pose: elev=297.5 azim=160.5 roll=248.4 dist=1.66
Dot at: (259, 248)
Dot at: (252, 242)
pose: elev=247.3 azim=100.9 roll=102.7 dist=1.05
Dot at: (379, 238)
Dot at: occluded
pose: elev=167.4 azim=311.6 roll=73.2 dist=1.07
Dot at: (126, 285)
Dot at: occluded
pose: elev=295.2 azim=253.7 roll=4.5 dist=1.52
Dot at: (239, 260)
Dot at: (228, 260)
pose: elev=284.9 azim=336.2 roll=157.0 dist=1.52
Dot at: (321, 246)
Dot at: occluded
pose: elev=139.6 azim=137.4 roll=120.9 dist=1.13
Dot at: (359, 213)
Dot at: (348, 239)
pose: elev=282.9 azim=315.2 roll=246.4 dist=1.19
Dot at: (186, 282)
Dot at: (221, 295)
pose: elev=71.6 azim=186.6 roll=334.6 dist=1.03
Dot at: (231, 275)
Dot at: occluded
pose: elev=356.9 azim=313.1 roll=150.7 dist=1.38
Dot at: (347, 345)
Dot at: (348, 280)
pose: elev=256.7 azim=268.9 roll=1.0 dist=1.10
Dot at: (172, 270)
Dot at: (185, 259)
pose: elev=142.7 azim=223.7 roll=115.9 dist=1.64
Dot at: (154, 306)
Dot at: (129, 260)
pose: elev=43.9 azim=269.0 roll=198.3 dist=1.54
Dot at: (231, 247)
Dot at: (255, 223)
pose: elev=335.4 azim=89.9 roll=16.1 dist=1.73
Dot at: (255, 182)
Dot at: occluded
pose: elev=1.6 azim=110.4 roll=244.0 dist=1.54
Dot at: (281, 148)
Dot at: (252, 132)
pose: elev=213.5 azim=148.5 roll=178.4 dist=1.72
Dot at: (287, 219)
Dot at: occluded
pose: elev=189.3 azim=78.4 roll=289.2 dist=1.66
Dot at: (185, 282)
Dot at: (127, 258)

_Work to do_. Please repeat the listing above line for line, with every character unchanged.

_Problem solution_.
pose: elev=297.5 azim=160.5 roll=248.4 dist=1.66
Dot at: (259, 248)
Dot at: (252, 242)
pose: elev=247.3 azim=100.9 roll=102.7 dist=1.05
Dot at: (379, 238)
Dot at: occluded
pose: elev=167.4 azim=311.6 roll=73.2 dist=1.07
Dot at: (126, 285)
Dot at: occluded
pose: elev=295.2 azim=253.7 roll=4.5 dist=1.52
Dot at: (239, 260)
Dot at: (228, 260)
pose: elev=284.9 azim=336.2 roll=157.0 dist=1.52
Dot at: (321, 246)
Dot at: occluded
pose: elev=139.6 azim=137.4 roll=120.9 dist=1.13
Dot at: (359, 213)
Dot at: (348, 239)
pose: elev=282.9 azim=315.2 roll=246.4 dist=1.19
Dot at: (186, 282)
Dot at: (221, 295)
pose: elev=71.6 azim=186.6 roll=334.6 dist=1.03
Dot at: (231, 275)
Dot at: occluded
pose: elev=356.9 azim=313.1 roll=150.7 dist=1.38
Dot at: (347, 345)
Dot at: (348, 280)
pose: elev=256.7 azim=268.9 roll=1.0 dist=1.10
Dot at: (172, 270)
Dot at: (185, 259)
pose: elev=142.7 azim=223.7 roll=115.9 dist=1.64
Dot at: (154, 306)
Dot at: (129, 260)
pose: elev=43.9 azim=269.0 roll=198.3 dist=1.54
Dot at: (231, 247)
Dot at: (255, 223)
pose: elev=335.4 azim=89.9 roll=16.1 dist=1.73
Dot at: (255, 182)
Dot at: occluded
pose: elev=1.6 azim=110.4 roll=244.0 dist=1.54
Dot at: (281, 148)
Dot at: (252, 132)
pose: elev=213.5 azim=148.5 roll=178.4 dist=1.72
Dot at: (287, 219)
Dot at: occluded
pose: elev=189.3 azim=78.4 roll=289.2 dist=1.66
Dot at: (185, 282)
Dot at: (127, 258)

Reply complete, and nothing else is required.